SICP is still used at MIT at graduate level. - ekm2
http://ocw.mit.edu/courses/electrical-engineering-and-computer-science/6-821-programming-languages-fall-2002/syllabus/

======
bnewbold
Old link, but the class is very much still alive, here is the course website
from last spring (6.945, "Adventures in Advanced Symbolic Programming"):
<http://groups.csail.mit.edu/mac/users/gjs/6.945/>

And the excellent "Classical Mechanics: A Computational Approach" using the
SICM textbook (with SICP as a reference):
<http://groups.csail.mit.edu/mac/users/gjs/6946/>

Obligatory animated gif:
[http://groups.csail.mit.edu/mac/users/gjs/6946/henon_anim.gi...](http://groups.csail.mit.edu/mac/users/gjs/6946/henon_anim.gif)

------
asolove
Not exactly. This is a syllabus from a course taught in 2002.

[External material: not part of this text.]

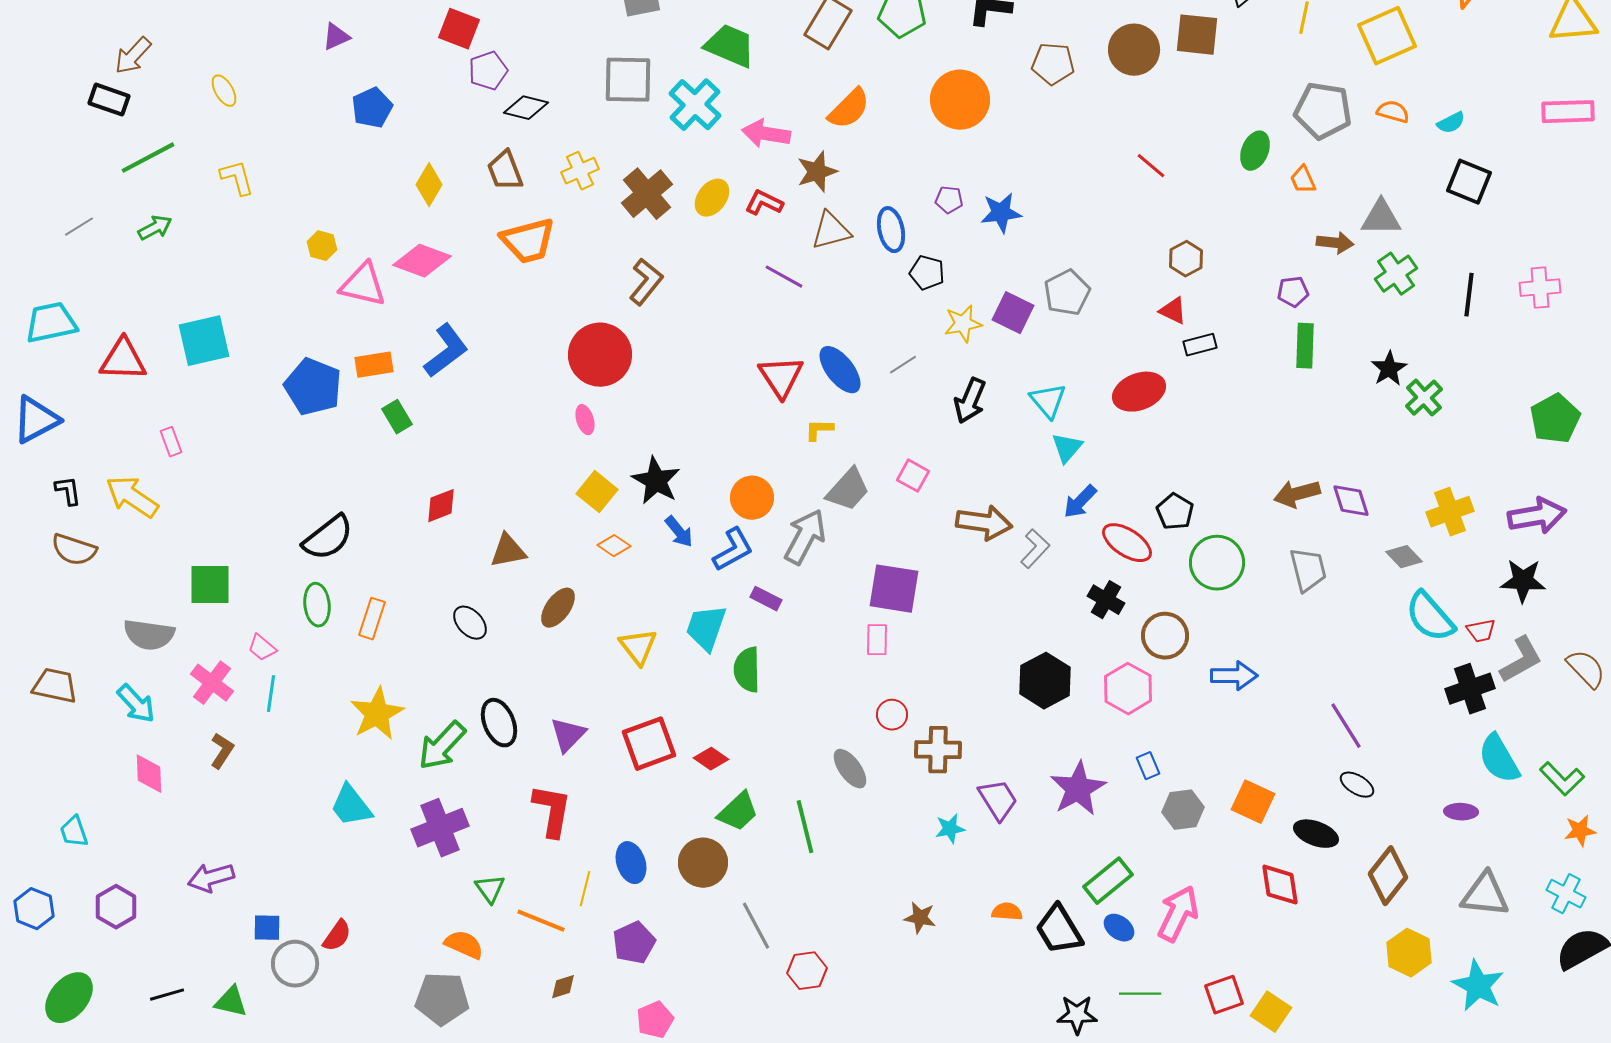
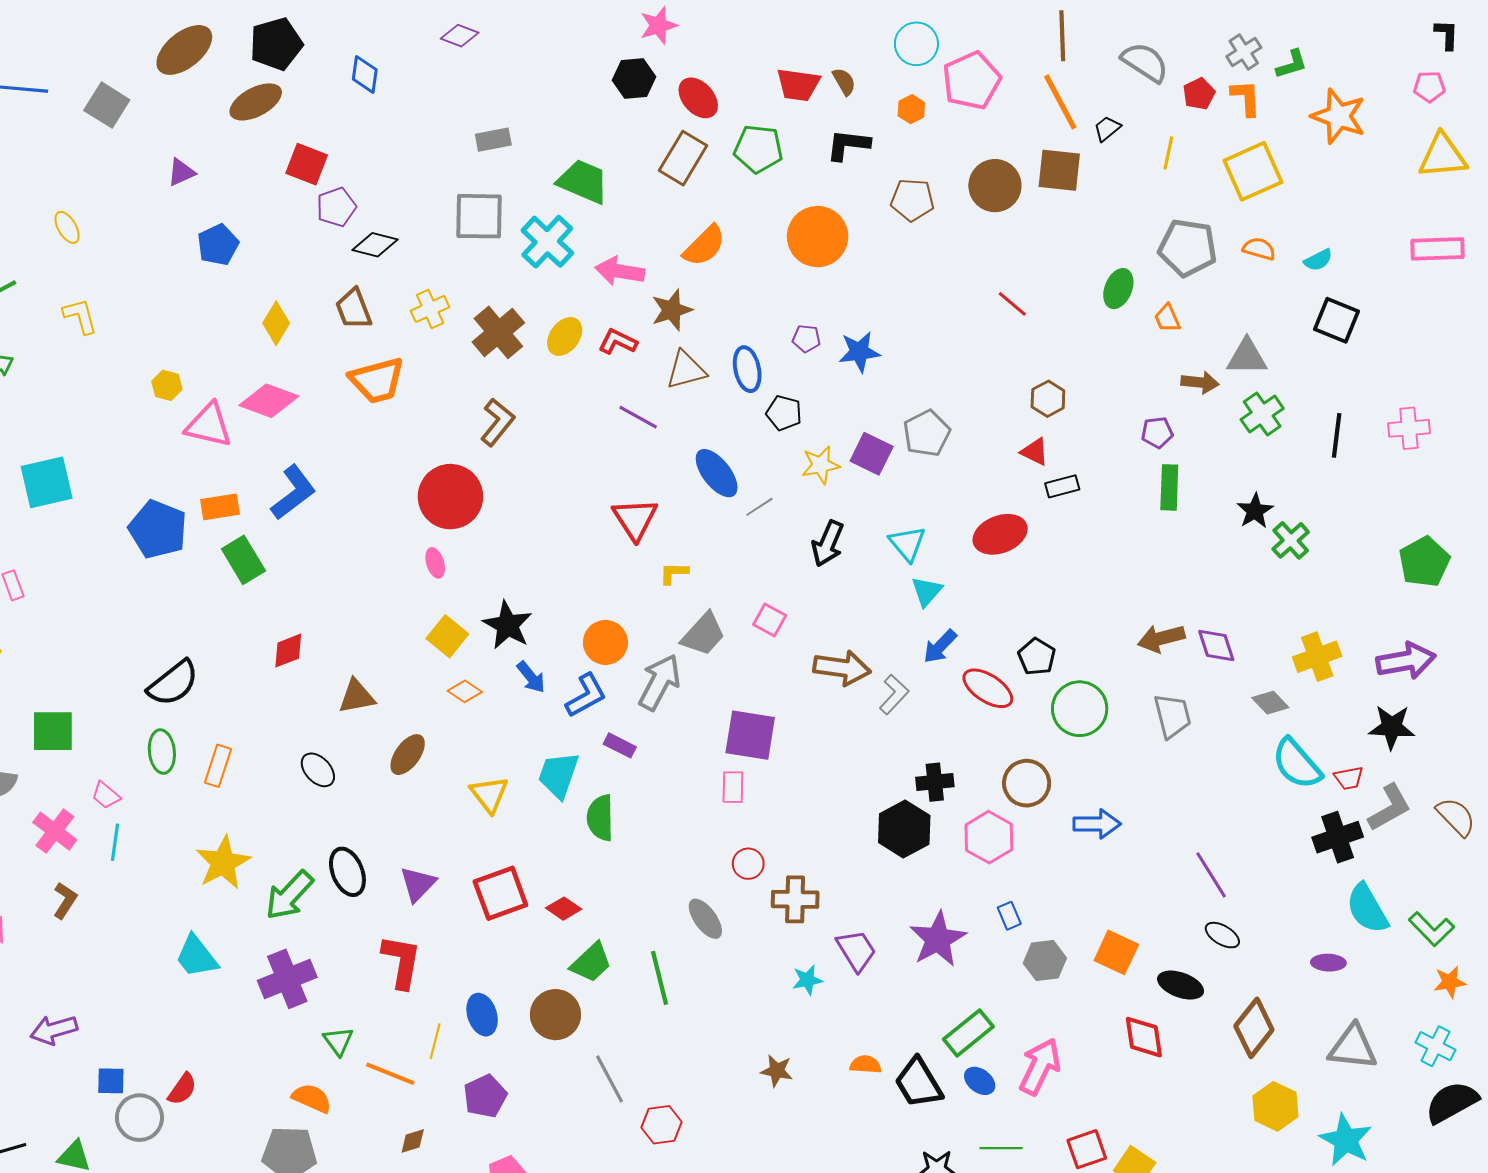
blue ellipse: (840, 370) -> (717, 473), moved
green rectangle: (397, 417) -> (243, 560), size x1.4
black cross: (1106, 600) -> (935, 782), moved, turned -36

\- The syllabus refers to SICP as the standard text for the intro-level
undergrad course, which it then was.

\- It says "All students are encouraged to acquaint themselves with" SICP.

\- but the course itself was taught in SCHEME+, and the assignments provided
have nothing to do with SICP.

------
slusty
I didn't realize it was still the fall of 2002 (when that syllabus was from).